**Task goal**
In everything below from the line containing "PASAULIO NAUJIENOS" down to the line containing "kritikavo Izraelio ministrą", can you switch "Netanyahu" to "Netanjahu" and give those lines again with nothing else changed?

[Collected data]
[Start of section]
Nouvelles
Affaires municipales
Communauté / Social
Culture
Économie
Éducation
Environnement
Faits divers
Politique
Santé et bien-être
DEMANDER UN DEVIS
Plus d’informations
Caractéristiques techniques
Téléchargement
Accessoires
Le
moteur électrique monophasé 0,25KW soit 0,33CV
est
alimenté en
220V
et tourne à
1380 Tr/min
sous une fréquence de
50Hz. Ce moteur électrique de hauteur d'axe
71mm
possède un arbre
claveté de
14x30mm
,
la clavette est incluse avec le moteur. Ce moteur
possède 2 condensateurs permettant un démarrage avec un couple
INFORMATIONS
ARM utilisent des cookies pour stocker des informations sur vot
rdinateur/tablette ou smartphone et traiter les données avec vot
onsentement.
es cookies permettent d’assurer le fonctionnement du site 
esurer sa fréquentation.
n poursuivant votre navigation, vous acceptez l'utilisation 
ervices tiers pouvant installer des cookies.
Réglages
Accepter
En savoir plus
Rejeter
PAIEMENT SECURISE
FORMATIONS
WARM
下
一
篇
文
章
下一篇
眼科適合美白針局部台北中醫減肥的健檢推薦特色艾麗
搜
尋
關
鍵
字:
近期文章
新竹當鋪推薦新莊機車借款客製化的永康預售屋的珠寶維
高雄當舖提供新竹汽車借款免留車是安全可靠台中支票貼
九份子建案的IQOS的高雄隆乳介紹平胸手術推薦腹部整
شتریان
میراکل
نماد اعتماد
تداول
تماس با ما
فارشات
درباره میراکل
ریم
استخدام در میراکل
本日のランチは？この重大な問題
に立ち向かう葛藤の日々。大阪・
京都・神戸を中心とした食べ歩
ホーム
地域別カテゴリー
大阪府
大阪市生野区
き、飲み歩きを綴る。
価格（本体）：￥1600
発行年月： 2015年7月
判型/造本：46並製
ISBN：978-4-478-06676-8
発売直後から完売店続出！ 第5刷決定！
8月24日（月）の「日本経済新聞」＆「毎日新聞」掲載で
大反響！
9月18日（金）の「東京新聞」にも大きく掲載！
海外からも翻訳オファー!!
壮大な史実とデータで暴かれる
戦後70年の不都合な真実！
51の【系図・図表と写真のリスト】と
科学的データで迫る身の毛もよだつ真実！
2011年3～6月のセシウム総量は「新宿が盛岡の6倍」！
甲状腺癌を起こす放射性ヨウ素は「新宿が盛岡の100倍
[End of section]
[Start of section]
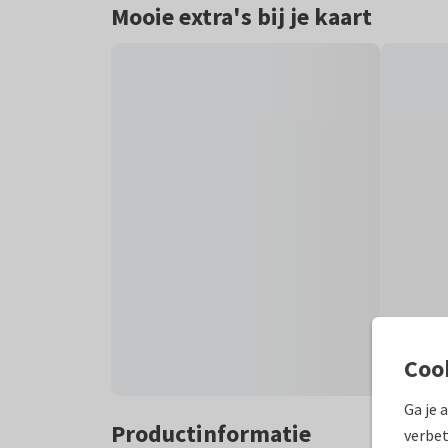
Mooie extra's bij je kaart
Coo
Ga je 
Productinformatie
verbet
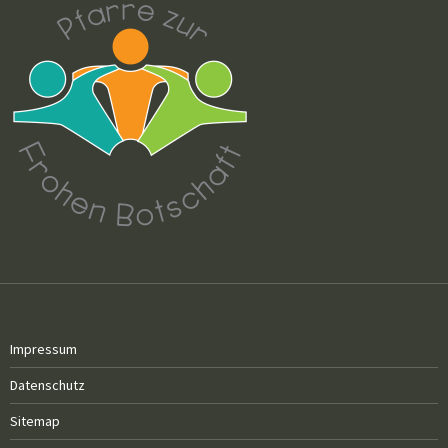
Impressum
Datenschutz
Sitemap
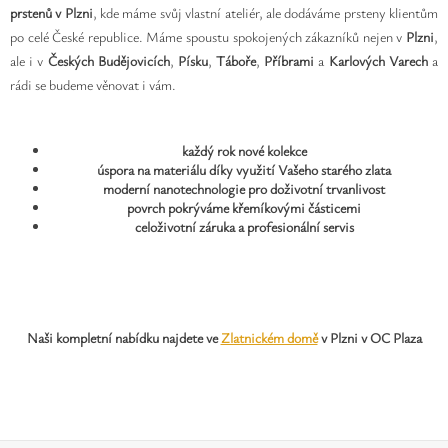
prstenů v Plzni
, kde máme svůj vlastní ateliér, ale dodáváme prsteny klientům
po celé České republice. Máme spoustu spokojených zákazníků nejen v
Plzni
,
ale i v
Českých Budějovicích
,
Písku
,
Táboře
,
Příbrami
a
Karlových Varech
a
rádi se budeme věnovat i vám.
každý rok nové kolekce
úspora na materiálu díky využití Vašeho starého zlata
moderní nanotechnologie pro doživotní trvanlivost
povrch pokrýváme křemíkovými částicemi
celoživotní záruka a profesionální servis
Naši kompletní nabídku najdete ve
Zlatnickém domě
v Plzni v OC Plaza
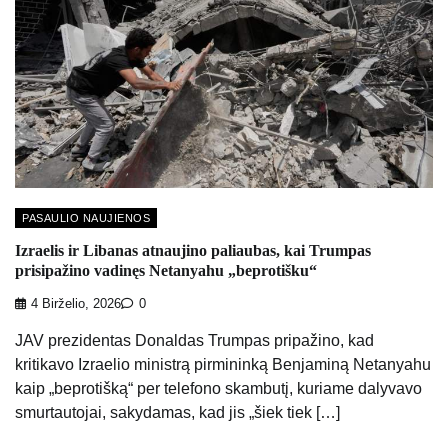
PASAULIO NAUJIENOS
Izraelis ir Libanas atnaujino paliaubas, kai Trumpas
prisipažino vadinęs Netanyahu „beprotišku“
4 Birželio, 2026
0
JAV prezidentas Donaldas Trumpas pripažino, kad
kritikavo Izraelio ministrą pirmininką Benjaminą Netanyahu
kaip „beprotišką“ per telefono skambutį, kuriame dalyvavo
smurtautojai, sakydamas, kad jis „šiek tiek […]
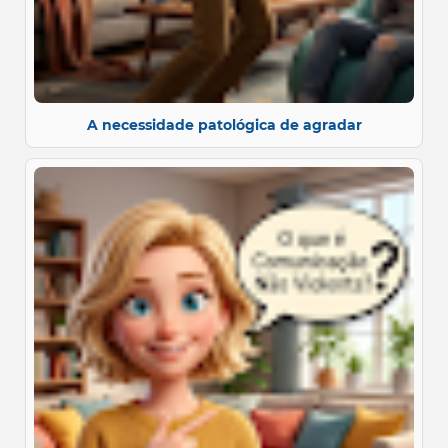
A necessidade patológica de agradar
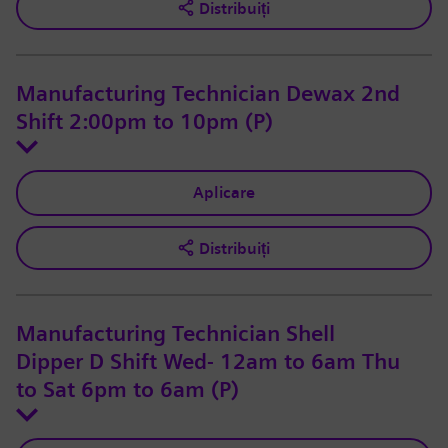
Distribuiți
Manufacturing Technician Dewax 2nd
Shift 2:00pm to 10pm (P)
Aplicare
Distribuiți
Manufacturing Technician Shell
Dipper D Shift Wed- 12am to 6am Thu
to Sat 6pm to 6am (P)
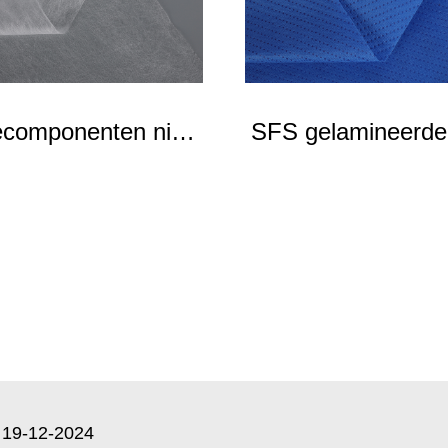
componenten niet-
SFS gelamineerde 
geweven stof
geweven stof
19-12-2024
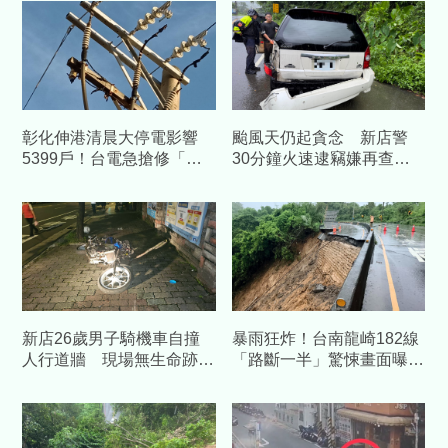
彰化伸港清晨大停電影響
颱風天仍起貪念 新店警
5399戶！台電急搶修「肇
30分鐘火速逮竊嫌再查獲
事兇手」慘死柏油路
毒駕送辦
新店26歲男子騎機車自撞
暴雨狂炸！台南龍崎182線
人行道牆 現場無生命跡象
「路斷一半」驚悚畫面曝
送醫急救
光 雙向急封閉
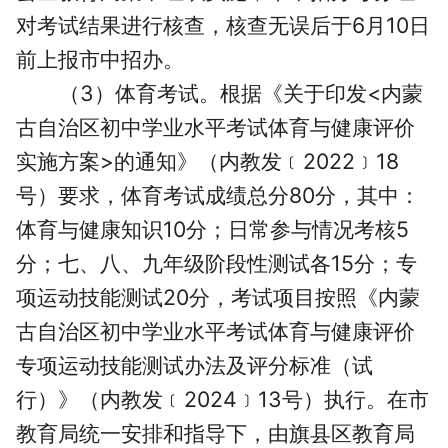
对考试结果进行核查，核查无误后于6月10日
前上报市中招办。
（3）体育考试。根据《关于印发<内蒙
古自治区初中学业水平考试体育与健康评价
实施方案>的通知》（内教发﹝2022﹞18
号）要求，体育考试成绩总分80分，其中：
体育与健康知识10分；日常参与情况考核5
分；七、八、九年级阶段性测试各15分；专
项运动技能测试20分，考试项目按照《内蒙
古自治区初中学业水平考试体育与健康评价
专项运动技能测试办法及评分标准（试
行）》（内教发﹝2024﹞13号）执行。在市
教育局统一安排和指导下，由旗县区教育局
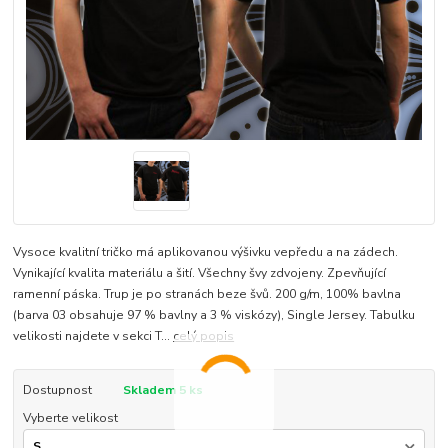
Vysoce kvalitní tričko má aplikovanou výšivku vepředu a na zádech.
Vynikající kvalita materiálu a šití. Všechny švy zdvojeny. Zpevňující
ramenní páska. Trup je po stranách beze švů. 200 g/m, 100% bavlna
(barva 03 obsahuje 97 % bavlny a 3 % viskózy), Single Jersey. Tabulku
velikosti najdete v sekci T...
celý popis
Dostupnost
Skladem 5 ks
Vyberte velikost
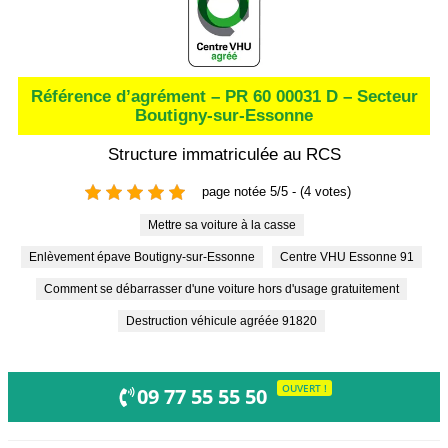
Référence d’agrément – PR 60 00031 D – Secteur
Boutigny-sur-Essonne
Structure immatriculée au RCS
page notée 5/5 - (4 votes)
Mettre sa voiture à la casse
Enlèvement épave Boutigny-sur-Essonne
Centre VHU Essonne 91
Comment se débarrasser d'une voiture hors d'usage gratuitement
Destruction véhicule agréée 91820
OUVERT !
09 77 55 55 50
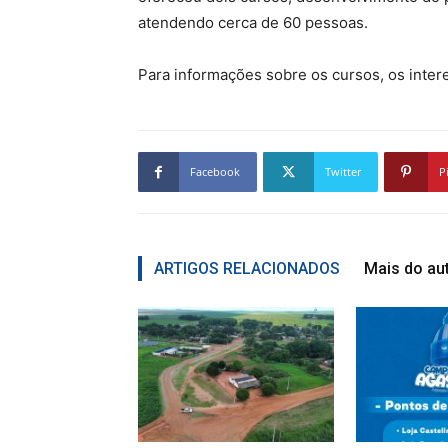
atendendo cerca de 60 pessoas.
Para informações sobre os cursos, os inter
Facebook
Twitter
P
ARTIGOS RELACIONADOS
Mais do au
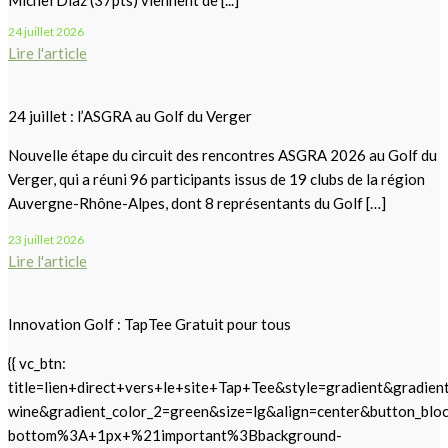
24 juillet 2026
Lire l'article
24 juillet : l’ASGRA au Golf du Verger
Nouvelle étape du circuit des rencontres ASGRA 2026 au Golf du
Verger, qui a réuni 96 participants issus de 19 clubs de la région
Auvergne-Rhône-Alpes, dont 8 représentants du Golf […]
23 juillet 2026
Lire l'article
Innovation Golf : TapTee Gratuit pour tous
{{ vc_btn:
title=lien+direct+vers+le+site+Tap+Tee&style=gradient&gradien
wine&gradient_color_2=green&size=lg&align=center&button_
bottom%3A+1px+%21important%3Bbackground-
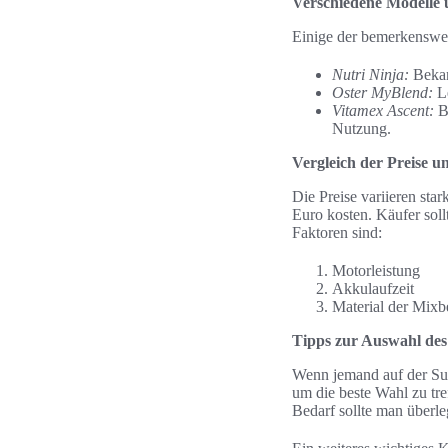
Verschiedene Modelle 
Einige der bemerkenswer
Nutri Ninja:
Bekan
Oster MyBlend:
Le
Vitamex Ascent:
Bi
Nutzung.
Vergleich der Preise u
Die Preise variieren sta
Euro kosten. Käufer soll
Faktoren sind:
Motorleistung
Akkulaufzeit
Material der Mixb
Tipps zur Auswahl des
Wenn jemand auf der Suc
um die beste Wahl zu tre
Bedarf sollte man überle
[End of section]
**Completed task**
PASAULIO NAUJIENOS
Izraelis ir Libanas atnaujino paliaubas, kai Trumpas
prisipažino vadinęs Netanjahu „beprotišku“
4 Birželio, 2026
0
JAV prezidentas Donaldas Trumpas pripažino, kad
kritikavo Izraelio ministrą pirmininką Benjaminą Netanjahu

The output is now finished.